The Brazil-US relationship, tricky at the best of times, was stuck in a rut because of the perception in Washington that Brazil’s former President Lula da Silva had “overreached” himself over Iran. Since the Brazilian Presidential election last October, The US foreign policy establishment has made much of the fact that although Dilma Rousseff was President Lula’s anointed heir she appears to have taken a different view from him on Iran and hence in her foreign policy stance.
In her first interview to the American press soon after her election, Ms Rousseff was asked her opinion on the case of a woman sentenced to death by stoning in Iran. She denounced it in no uncertain terms. This was read as a signal of a shift in foreign policy direction.
Mr Lula de Silva’s government celebrated its openness to Iran, consistently abstaining from voting against it in UN councils on subjects it deemed domestic issues; President Rousseff has emphasised her government’s unambiguous support for universal human rights.
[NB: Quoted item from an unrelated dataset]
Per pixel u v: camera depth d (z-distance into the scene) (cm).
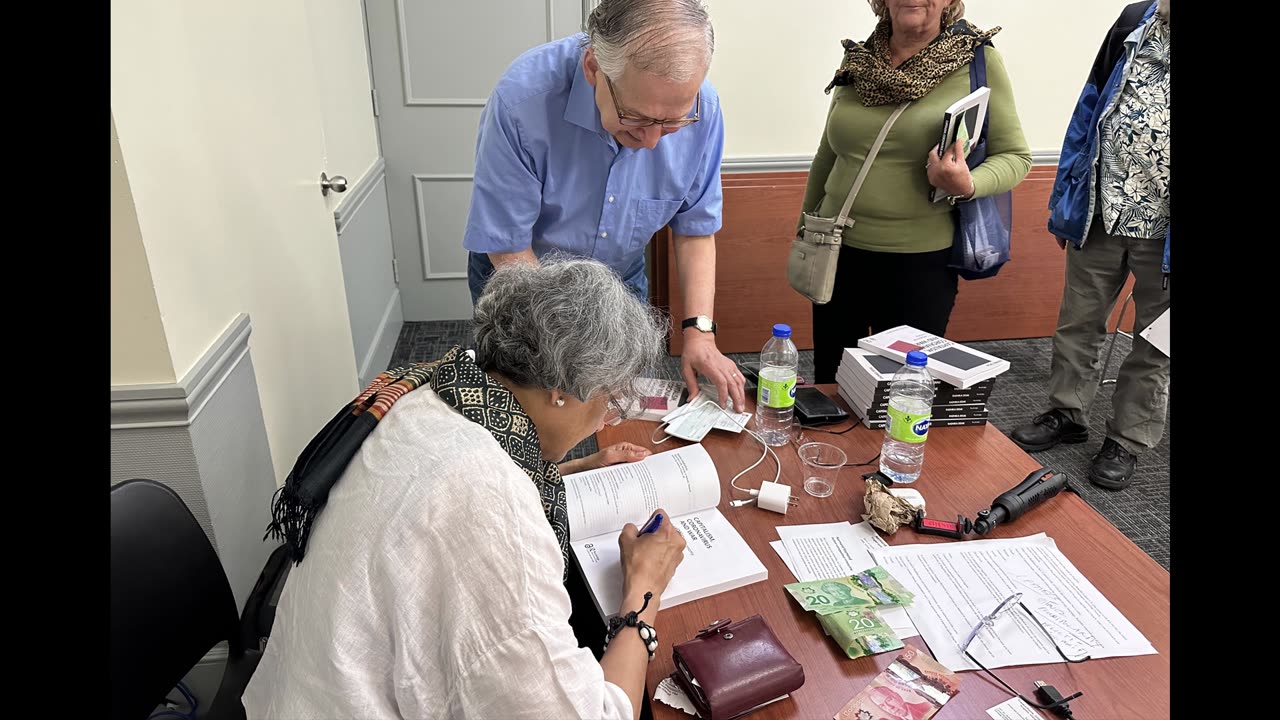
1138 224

In an interview to a Brazilian business newspaper, published a couple of days before Barack Obama arrived in Brasilia, she said, “If one does not agree with the stoning of women, I cannot agree with people in prison for life without trial (as in the base at Guantanamo). What goes for Iran goes for the United States and goes for Brazil.”
Brazil under President Lula da Silva stressed, closer regional ties, multilateralism, cooperation in the global south and challenged US agendas in robust and often provocative ways. This combined with its growing economic clout established Brazil as a regional power and an independent voice in world affairs. This has been unsettling both for the US and the curiously craven Brazilian elite.
Ms Rousseff's style is rather more low key, but she is as unlikely to concede the space that her predecessor carved out for Brazil on the international stage. She does not shy away of saying that Brazil, today expects serious attention from the US. For what other country in the world, she has said, “(has) the oil reserves we have, that has no war, no ethnic conflict, respects contracts, has very clear democratic principles and a vision of the world that is generous and pro-peace?”
President Obama acknowledged this in his speech at the Presidential Palace in Brasilia. He was in Brazil, he said, because he wanted “deeper cooperation with 21st century centres of influence, including Brazil”. Beyond this, it was all warm fuzziness. He declared Brazil and the US “equal partners”. But, this equality did not extend to an endorsement of Brazil’s right to permanent membership of the UN Security Council. It did not extend to the lowering of tariff barriers against Brazil's major exports, or to the suggestion that this might happen in the foreseeable future.
Thus it has always been with Brazil and the US. But things may begin to change. Brazil's growing relationship with China has certainly piqued US interest. Next fortnight President Rousseff will be in China on her first state visit outside South America and for the BRICSs heads of government meeting. The US will certainly be watching.